━━━ Record extracts ━━━

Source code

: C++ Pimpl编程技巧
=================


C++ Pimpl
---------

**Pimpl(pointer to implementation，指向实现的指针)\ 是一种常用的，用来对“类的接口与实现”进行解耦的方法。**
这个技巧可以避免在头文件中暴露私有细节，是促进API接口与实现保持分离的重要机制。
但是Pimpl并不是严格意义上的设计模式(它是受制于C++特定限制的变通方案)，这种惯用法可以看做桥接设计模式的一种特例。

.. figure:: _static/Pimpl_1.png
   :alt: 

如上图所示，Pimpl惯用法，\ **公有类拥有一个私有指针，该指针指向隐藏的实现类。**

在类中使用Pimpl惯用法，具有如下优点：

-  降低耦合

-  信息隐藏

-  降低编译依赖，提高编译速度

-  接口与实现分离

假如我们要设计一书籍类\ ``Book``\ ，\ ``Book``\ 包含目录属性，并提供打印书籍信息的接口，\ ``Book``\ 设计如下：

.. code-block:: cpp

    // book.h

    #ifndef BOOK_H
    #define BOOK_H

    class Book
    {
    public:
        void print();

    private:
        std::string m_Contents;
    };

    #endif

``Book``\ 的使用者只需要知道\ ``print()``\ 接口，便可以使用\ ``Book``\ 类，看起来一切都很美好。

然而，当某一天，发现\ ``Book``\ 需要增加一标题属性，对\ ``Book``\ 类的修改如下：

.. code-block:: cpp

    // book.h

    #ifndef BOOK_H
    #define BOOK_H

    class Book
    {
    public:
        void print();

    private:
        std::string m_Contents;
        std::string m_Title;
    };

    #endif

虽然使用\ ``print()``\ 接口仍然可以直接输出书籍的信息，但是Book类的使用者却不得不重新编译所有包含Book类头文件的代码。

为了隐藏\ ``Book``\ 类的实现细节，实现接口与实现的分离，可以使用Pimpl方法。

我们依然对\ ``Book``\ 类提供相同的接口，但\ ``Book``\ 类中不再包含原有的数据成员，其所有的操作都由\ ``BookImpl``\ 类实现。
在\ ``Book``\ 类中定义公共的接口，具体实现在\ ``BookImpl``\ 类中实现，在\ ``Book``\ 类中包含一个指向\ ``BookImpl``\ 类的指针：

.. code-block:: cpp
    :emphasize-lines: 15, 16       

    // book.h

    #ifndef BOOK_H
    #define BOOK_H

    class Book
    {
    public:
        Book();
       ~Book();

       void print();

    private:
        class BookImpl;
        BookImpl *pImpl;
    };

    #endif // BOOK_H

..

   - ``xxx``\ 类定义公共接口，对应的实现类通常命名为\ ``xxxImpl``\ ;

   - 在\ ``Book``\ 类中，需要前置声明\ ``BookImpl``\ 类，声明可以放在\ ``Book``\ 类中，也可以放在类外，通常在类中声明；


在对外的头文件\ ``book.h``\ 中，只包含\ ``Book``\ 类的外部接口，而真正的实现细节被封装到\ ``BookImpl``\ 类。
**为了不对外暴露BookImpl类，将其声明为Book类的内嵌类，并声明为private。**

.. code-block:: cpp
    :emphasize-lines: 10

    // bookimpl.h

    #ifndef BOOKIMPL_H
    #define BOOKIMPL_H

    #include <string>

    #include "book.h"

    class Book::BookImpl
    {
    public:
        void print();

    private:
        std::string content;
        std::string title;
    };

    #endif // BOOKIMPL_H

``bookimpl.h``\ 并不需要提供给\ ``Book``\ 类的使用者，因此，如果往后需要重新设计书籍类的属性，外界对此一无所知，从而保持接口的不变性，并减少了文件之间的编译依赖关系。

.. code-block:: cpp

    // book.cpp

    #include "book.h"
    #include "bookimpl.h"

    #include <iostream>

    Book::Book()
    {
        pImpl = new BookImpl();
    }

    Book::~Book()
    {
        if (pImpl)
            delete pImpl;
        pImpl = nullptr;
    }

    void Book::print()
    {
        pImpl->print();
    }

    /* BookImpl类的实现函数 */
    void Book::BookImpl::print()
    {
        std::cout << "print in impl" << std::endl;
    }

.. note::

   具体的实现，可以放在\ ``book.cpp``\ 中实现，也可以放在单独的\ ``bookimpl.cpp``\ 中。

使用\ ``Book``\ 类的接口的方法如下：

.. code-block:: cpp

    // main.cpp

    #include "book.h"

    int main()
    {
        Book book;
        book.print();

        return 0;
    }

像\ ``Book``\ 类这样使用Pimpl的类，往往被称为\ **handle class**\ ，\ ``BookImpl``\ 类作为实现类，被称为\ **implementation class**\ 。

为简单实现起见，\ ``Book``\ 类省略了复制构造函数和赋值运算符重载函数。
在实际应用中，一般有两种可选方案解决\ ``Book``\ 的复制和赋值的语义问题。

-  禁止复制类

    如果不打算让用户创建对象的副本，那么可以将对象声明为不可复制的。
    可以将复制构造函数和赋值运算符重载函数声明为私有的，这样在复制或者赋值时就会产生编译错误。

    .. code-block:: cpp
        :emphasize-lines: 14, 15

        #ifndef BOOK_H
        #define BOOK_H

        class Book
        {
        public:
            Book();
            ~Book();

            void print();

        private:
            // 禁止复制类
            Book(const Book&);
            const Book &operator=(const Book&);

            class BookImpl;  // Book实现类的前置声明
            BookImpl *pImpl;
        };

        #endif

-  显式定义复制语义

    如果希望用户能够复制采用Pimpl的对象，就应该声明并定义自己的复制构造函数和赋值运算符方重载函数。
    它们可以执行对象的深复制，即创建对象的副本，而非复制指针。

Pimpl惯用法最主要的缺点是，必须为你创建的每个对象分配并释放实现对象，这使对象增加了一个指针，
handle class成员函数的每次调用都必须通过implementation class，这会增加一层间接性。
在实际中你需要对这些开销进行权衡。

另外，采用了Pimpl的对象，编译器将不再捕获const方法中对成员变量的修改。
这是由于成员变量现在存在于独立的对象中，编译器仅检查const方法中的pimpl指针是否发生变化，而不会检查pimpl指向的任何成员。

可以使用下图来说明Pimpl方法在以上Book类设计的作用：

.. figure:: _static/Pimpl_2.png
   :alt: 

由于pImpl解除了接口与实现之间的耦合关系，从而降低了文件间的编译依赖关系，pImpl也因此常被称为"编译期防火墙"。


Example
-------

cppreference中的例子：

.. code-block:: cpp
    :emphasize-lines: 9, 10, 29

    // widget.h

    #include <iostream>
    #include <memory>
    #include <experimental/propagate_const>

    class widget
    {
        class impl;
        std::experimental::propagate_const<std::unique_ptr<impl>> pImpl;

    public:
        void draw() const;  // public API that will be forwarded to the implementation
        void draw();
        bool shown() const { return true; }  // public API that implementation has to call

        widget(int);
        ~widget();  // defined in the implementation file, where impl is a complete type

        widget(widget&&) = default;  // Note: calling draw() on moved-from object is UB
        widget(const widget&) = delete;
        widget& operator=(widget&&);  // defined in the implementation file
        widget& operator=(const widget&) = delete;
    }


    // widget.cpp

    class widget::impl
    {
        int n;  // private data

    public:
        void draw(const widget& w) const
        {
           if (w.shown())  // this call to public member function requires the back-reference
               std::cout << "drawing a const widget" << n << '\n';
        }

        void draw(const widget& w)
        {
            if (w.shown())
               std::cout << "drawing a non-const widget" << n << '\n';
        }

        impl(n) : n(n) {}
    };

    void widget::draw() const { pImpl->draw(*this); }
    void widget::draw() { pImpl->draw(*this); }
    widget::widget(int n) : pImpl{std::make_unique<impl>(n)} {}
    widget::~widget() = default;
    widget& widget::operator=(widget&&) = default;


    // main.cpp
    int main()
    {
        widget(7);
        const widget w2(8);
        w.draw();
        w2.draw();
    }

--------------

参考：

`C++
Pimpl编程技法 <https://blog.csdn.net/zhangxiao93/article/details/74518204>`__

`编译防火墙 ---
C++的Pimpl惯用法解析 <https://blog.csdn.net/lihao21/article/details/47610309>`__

━━━

**Work to be completed**
Repeat each entry above, matching every line exactly.

**Problem solution**
Source code

: C++ Pimpl编程技巧
=================


C++ Pimpl
---------

**Pimpl(pointer to implementation，指向实现的指针)\ 是一种常用的，用来对“类的接口与实现”进行解耦的方法。**
这个技巧可以避免在头文件中暴露私有细节，是促进API接口与实现保持分离的重要机制。
但是Pimpl并不是严格意义上的设计模式(它是受制于C++特定限制的变通方案)，这种惯用法可以看做桥接设计模式的一种特例。

.. figure:: _static/Pimpl_1.png
   :alt: 

如上图所示，Pimpl惯用法，\ **公有类拥有一个私有指针，该指针指向隐藏的实现类。**

在类中使用Pimpl惯用法，具有如下优点：

-  降低耦合

-  信息隐藏

-  降低编译依赖，提高编译速度

-  接口与实现分离

假如我们要设计一书籍类\ ``Book``\ ，\ ``Book``\ 包含目录属性，并提供打印书籍信息的接口，\ ``Book``\ 设计如下：

.. code-block:: cpp

    // book.h

    #ifndef BOOK_H
    #define BOOK_H

    class Book
    {
    public:
        void print();

    private:
        std::string m_Contents;
    };

    #endif

``Book``\ 的使用者只需要知道\ ``print()``\ 接口，便可以使用\ ``Book``\ 类，看起来一切都很美好。

然而，当某一天，发现\ ``Book``\ 需要增加一标题属性，对\ ``Book``\ 类的修改如下：

.. code-block:: cpp

    // book.h

    #ifndef BOOK_H
    #define BOOK_H

    class Book
    {
    public:
        void print();

    private:
        std::string m_Contents;
        std::string m_Title;
    };

    #endif

虽然使用\ ``print()``\ 接口仍然可以直接输出书籍的信息，但是Book类的使用者却不得不重新编译所有包含Book类头文件的代码。

为了隐藏\ ``Book``\ 类的实现细节，实现接口与实现的分离，可以使用Pimpl方法。

我们依然对\ ``Book``\ 类提供相同的接口，但\ ``Book``\ 类中不再包含原有的数据成员，其所有的操作都由\ ``BookImpl``\ 类实现。
在\ ``Book``\ 类中定义公共的接口，具体实现在\ ``BookImpl``\ 类中实现，在\ ``Book``\ 类中包含一个指向\ ``BookImpl``\ 类的指针：

.. code-block:: cpp
    :emphasize-lines: 15, 16       

    // book.h

    #ifndef BOOK_H
    #define BOOK_H

    class Book
    {
    public:
        Book();
       ~Book();

       void print();

    private:
        class BookImpl;
        BookImpl *pImpl;
    };

    #endif // BOOK_H

..

   - ``xxx``\ 类定义公共接口，对应的实现类通常命名为\ ``xxxImpl``\ ;

   - 在\ ``Book``\ 类中，需要前置声明\ ``BookImpl``\ 类，声明可以放在\ ``Book``\ 类中，也可以放在类外，通常在类中声明；


在对外的头文件\ ``book.h``\ 中，只包含\ ``Book``\ 类的外部接口，而真正的实现细节被封装到\ ``BookImpl``\ 类。
**为了不对外暴露BookImpl类，将其声明为Book类的内嵌类，并声明为private。**

.. code-block:: cpp
    :emphasize-lines: 10

    // bookimpl.h

    #ifndef BOOKIMPL_H
    #define BOOKIMPL_H

    #include <string>

    #include "book.h"

    class Book::BookImpl
    {
    public:
        void print();

    private:
        std::string content;
        std::string title;
    };

    #endif // BOOKIMPL_H

``bookimpl.h``\ 并不需要提供给\ ``Book``\ 类的使用者，因此，如果往后需要重新设计书籍类的属性，外界对此一无所知，从而保持接口的不变性，并减少了文件之间的编译依赖关系。

.. code-block:: cpp

    // book.cpp

    #include "book.h"
    #include "bookimpl.h"

    #include <iostream>

    Book::Book()
    {
        pImpl = new BookImpl();
    }

    Book::~Book()
    {
        if (pImpl)
            delete pImpl;
        pImpl = nullptr;
    }

    void Book::print()
    {
        pImpl->print();
    }

    /* BookImpl类的实现函数 */
    void Book::BookImpl::print()
    {
        std::cout << "print in impl" << std::endl;
    }

.. note::

   具体的实现，可以放在\ ``book.cpp``\ 中实现，也可以放在单独的\ ``bookimpl.cpp``\ 中。

使用\ ``Book``\ 类的接口的方法如下：

.. code-block:: cpp

    // main.cpp

    #include "book.h"

    int main()
    {
        Book book;
        book.print();

        return 0;
    }

像\ ``Book``\ 类这样使用Pimpl的类，往往被称为\ **handle class**\ ，\ ``BookImpl``\ 类作为实现类，被称为\ **implementation class**\ 。

为简单实现起见，\ ``Book``\ 类省略了复制构造函数和赋值运算符重载函数。
在实际应用中，一般有两种可选方案解决\ ``Book``\ 的复制和赋值的语义问题。

-  禁止复制类

    如果不打算让用户创建对象的副本，那么可以将对象声明为不可复制的。
    可以将复制构造函数和赋值运算符重载函数声明为私有的，这样在复制或者赋值时就会产生编译错误。

    .. code-block:: cpp
        :emphasize-lines: 14, 15

        #ifndef BOOK_H
        #define BOOK_H

        class Book
        {
        public:
            Book();
            ~Book();

            void print();

        private:
            // 禁止复制类
            Book(const Book&);
            const Book &operator=(const Book&);

            class BookImpl;  // Book实现类的前置声明
            BookImpl *pImpl;
        };

        #endif

-  显式定义复制语义

    如果希望用户能够复制采用Pimpl的对象，就应该声明并定义自己的复制构造函数和赋值运算符方重载函数。
    它们可以执行对象的深复制，即创建对象的副本，而非复制指针。

Pimpl惯用法最主要的缺点是，必须为你创建的每个对象分配并释放实现对象，这使对象增加了一个指针，
handle class成员函数的每次调用都必须通过implementation class，这会增加一层间接性。
在实际中你需要对这些开销进行权衡。

另外，采用了Pimpl的对象，编译器将不再捕获const方法中对成员变量的修改。
这是由于成员变量现在存在于独立的对象中，编译器仅检查const方法中的pimpl指针是否发生变化，而不会检查pimpl指向的任何成员。

可以使用下图来说明Pimpl方法在以上Book类设计的作用：

.. figure:: _static/Pimpl_2.png
   :alt: 

由于pImpl解除了接口与实现之间的耦合关系，从而降低了文件间的编译依赖关系，pImpl也因此常被称为"编译期防火墙"。


Example
-------

cppreference中的例子：

.. code-block:: cpp
    :emphasize-lines: 9, 10, 29

    // widget.h

    #include <iostream>
    #include <memory>
    #include <experimental/propagate_const>

    class widget
    {
        class impl;
        std::experimental::propagate_const<std::unique_ptr<impl>> pImpl;

    public:
        void draw() const;  // public API that will be forwarded to the implementation
        void draw();
        bool shown() const { return true; }  // public API that implementation has to call

        widget(int);
        ~widget();  // defined in the implementation file, where impl is a complete type

        widget(widget&&) = default;  // Note: calling draw() on moved-from object is UB
        widget(const widget&) = delete;
        widget& operator=(widget&&);  // defined in the implementation file
        widget& operator=(const widget&) = delete;
    }


    // widget.cpp

    class widget::impl
    {
        int n;  // private data

    public:
        void draw(const widget& w) const
        {
           if (w.shown())  // this call to public member function requires the back-reference
               std::cout << "drawing a const widget" << n << '\n';
        }

        void draw(const widget& w)
        {
            if (w.shown())
               std::cout << "drawing a non-const widget" << n << '\n';
        }

        impl(n) : n(n) {}
    };

    void widget::draw() const { pImpl->draw(*this); }
    void widget::draw() { pImpl->draw(*this); }
    widget::widget(int n) : pImpl{std::make_unique<impl>(n)} {}
    widget::~widget() = default;
    widget& widget::operator=(widget&&) = default;


    // main.cpp
    int main()
    {
        widget(7);
        const widget w2(8);
        w.draw();
        w2.draw();
    }

--------------

参考：

`C++
Pimpl编程技法 <https://blog.csdn.net/zhangxiao93/article/details/74518204>`__

`编译防火墙 ---
C++的Pimpl惯用法解析 <https://blog.csdn.net/lihao21/article/details/47610309>`__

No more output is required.